How do I maintain interior plastics?


Car Valeting, Detailing and Car Care Advice       August 7th, 2006     by Danny the web stig

The best way to maintain interior plastics is just to wash them to keep them clean… use a general purpose cleaner and wipe them clean. However, these days you have to be especially careful as there are lots of sensitive electrics behind the dashboard and door panels which tend to react badly to getting wet. I cannot stress this enough, getting the electrics wet can be very, very costly!

So never spray anything directly onto your plastic areas. Instead, use a damp cloth which has been wrung out so that it won’t drip - or use a dry cloth and spray your general purpose cleaner onto that. Alternatively, you can use wipes — some car care companies make wipes especially for the purpose but any general purpose wipes will do the same job.
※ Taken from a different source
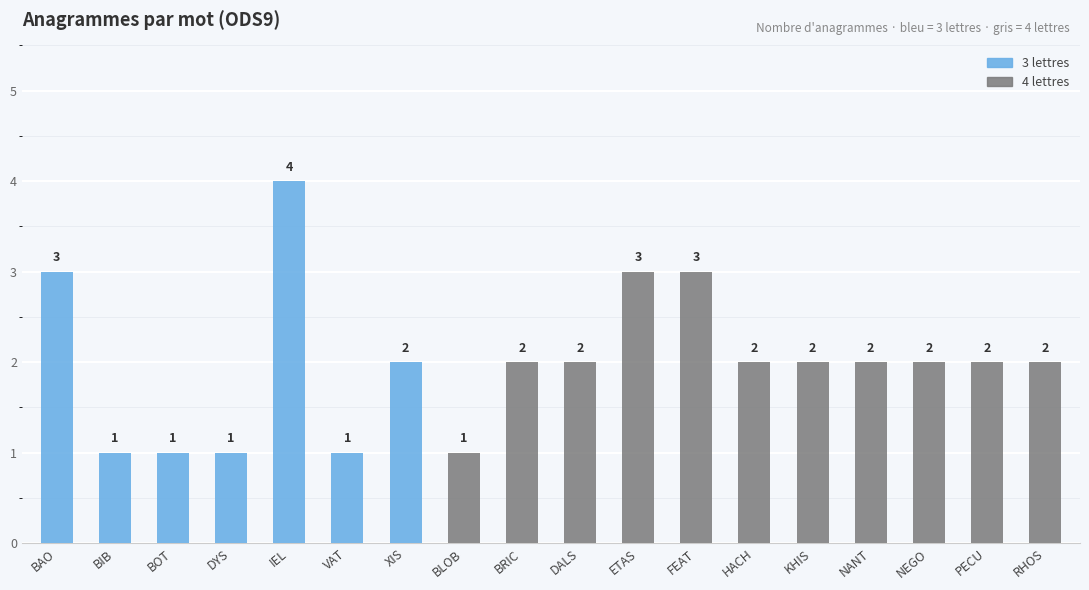

Where is 4 lettres nearest to the value 1?

BLOB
Brush for detailing the dashboardYou may also wish to get yourself a brush for dusting those hard to reach places such as air vents, around the indicator stalks and around the gear stick. You can get a proper detailing brush, but a 2″ paintbrush will do — just take care that the metal ferrule doesn’t scratch the plastics. You can prevent this by wrapping insulating tape around it. (A 4″ brush is shown left with tape wrapped around the ferrule).
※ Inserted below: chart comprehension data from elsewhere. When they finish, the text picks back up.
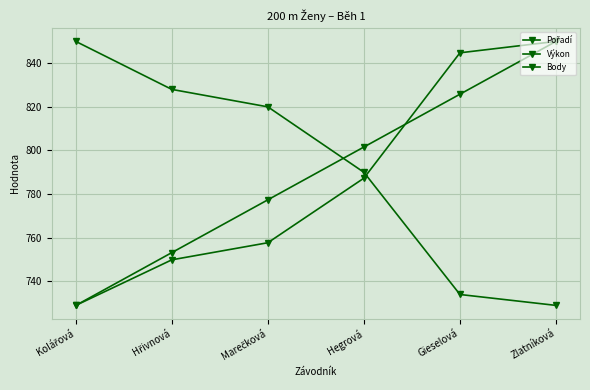

Is the value of Pořadí at Gieselová greater than the value of Výkon at Gieselová?

No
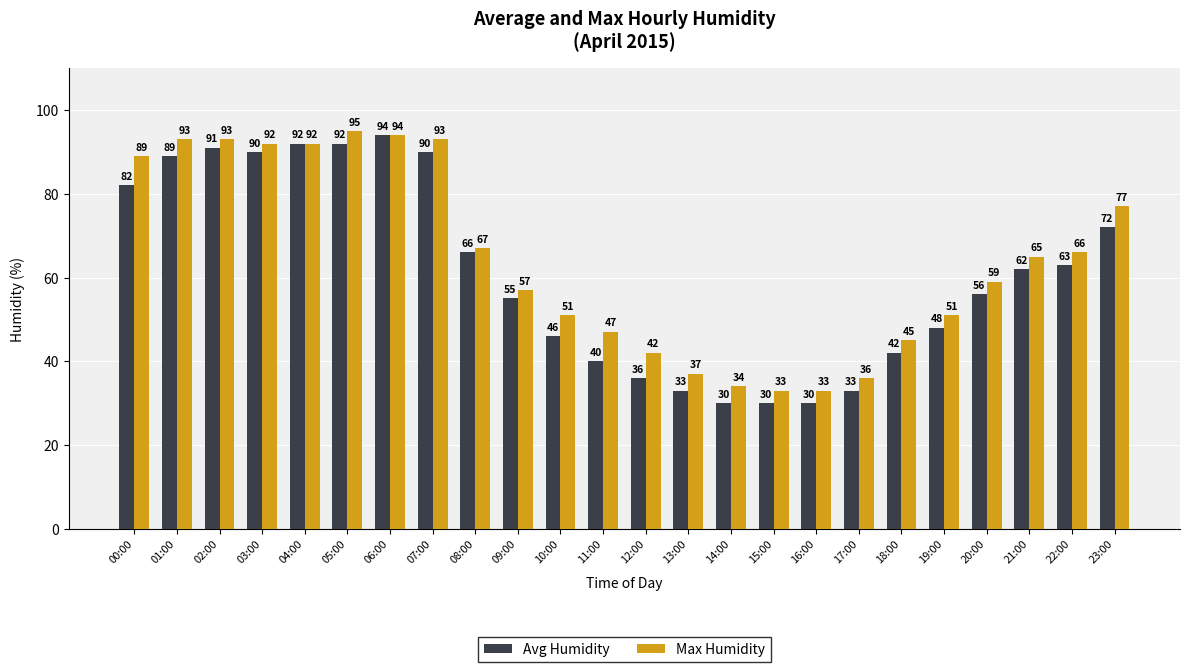

Reading right to left, what are all the values shown in this chart?

Avg Humidity: 23:00=72	22:00=63	21:00=62	20:00=56	19:00=48	18:00=42	17:00=33	16:00=30	15:00=30	14:00=30	13:00=33	12:00=36	11:00=40	10:00=46	09:00=55	08:00=66	07:00=90	06:00=94	05:00=92	04:00=92	03:00=90	02:00=91	01:00=89	00:00=82
Max Humidity: 23:00=77	22:00=66	21:00=65	20:00=59	19:00=51	18:00=45	17:00=36	16:00=33	15:00=33	14:00=34	13:00=37	12:00=42	11:00=47	10:00=51	09:00=57	08:00=67	07:00=93	06:00=94	05:00=95	04:00=92	03:00=92	02:00=93	01:00=93	00:00=89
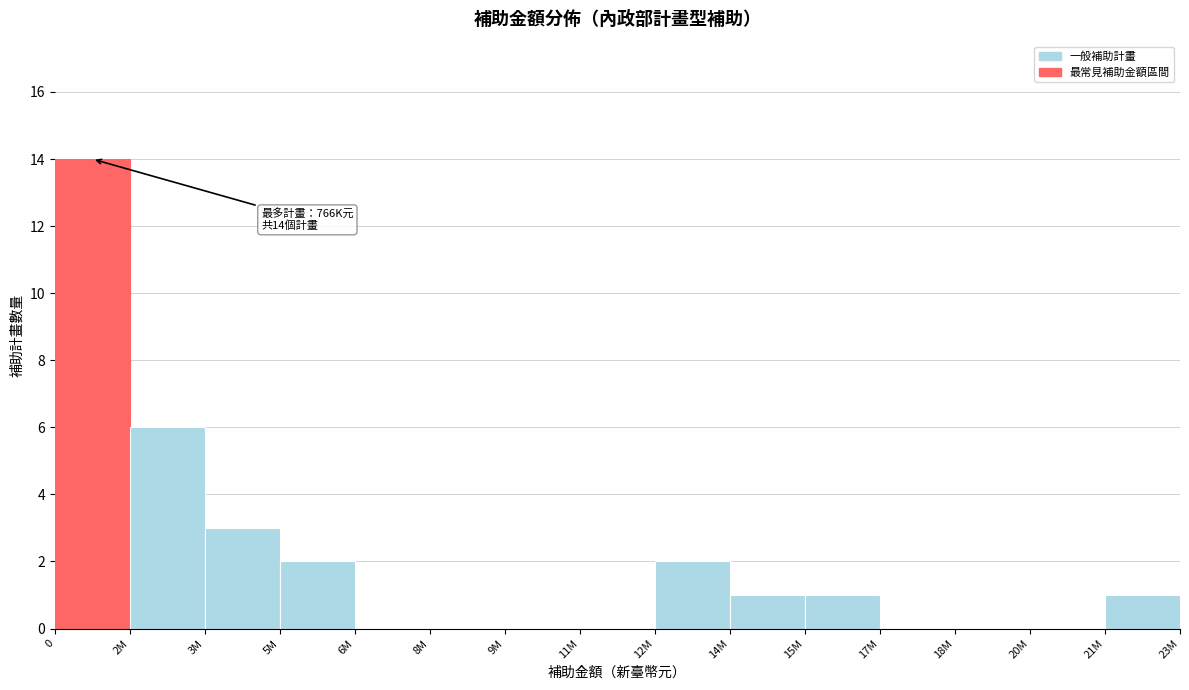

Reading left to right, extract all data points from this chart.

0=14	2M=6	3M=3	5M=2	6M=0	8M=0	9M=0	11M=0	12M=2	14M=1	15M=1	17M=0	18M=0	20M=0	21M=1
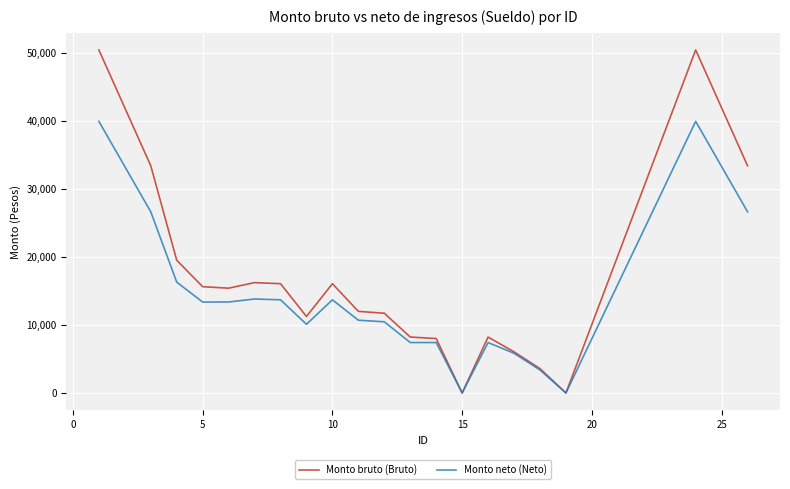

What is the maximum value for Monto bruto (Bruto)?

50427.2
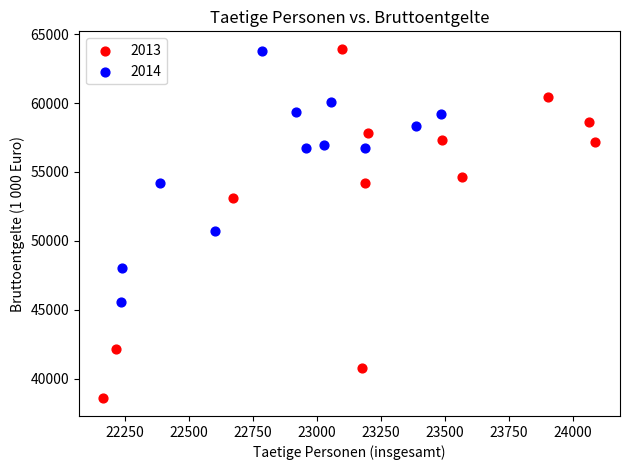

Which series has the widest spread of Y values?

2013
And that’s pretty much it for general maintenance of your interior plastics because it works. You can use special dressing but quite frankly many of them are worse than useless, especially those in a spray can. They tend to be packed full of cheap silicones and oils. They make your dashboard shiny, they even make the dirt shiny! But many of them get sticky after a while so that all the dust sticks to them, they then dry out into a dirty looking residue which is really hard to get off. Furthermore, having a shiny dashboard can be very dangerous because there are certain circumstances where light can be reflected up onto the inside of your windscreen obscuring your vision.



There are so water based matt plastic dressing that are good but if you just keep your dashboard clean you shouldn’t really need them. If you do decide to use them, then the same rules apply - never spray them directly onto the dashboard and use them sparingly.